RECORDS TO PROCESS Start Marker

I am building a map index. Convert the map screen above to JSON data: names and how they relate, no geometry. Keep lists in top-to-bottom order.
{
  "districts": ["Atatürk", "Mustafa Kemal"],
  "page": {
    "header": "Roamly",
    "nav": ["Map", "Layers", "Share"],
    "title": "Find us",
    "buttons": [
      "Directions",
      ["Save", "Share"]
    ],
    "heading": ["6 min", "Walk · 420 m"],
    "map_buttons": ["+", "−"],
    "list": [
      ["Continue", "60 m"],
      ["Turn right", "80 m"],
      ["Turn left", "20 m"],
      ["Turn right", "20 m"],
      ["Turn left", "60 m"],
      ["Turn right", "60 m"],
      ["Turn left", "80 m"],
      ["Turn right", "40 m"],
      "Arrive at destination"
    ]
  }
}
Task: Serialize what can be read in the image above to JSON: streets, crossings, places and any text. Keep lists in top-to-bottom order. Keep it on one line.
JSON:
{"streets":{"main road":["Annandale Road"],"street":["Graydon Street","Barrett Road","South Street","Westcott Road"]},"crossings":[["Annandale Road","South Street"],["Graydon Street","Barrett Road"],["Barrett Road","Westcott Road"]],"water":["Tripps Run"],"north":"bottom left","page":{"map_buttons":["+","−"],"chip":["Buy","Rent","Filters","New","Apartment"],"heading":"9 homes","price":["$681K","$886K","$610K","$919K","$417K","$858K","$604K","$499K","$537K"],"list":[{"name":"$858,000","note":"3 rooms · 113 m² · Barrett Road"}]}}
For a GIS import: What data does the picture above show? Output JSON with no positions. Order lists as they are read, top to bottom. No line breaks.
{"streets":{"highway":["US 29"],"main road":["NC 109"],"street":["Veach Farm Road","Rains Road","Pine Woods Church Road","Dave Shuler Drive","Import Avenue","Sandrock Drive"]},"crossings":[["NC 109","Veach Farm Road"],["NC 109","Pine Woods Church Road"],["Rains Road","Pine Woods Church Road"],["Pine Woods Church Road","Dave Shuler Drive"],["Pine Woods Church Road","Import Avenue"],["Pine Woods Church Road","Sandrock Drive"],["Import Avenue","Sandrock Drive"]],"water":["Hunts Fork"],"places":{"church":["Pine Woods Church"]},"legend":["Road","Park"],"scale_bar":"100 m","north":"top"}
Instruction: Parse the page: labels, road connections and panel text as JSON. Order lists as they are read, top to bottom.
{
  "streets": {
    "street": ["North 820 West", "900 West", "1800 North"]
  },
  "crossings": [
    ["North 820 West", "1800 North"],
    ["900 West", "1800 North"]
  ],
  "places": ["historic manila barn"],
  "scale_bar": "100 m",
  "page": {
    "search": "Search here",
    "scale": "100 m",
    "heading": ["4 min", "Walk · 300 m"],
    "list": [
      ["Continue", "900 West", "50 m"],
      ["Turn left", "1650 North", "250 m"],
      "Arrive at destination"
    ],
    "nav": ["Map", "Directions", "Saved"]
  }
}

RECORDS TO PROCESS End Marker

EXERCISE INSTRUCTIONS – Quote the data above verbatim from its first line to the line that includes "Task: Serialize what", with both boundary lines retained.

EXERCISE RESPONSE –
I am building a map index. Convert the map screen above to JSON data: names and how they relate, no geometry. Keep lists in top-to-bottom order.
{
  "districts": ["Atatürk", "Mustafa Kemal"],
  "page": {
    "header": "Roamly",
    "nav": ["Map", "Layers", "Share"],
    "title": "Find us",
    "buttons": [
      "Directions",
      ["Save", "Share"]
    ],
    "heading": ["6 min", "Walk · 420 m"],
    "map_buttons": ["+", "−"],
    "list": [
      ["Continue", "60 m"],
      ["Turn right", "80 m"],
      ["Turn left", "20 m"],
      ["Turn right", "20 m"],
      ["Turn left", "60 m"],
      ["Turn right", "60 m"],
      ["Turn left", "80 m"],
      ["Turn right", "40 m"],
      "Arrive at destination"
    ]
  }
}
Task: Serialize what can be read in the image above to JSON: streets, crossings, places and any text. Keep lists in top-to-bottom order. Keep it on one line.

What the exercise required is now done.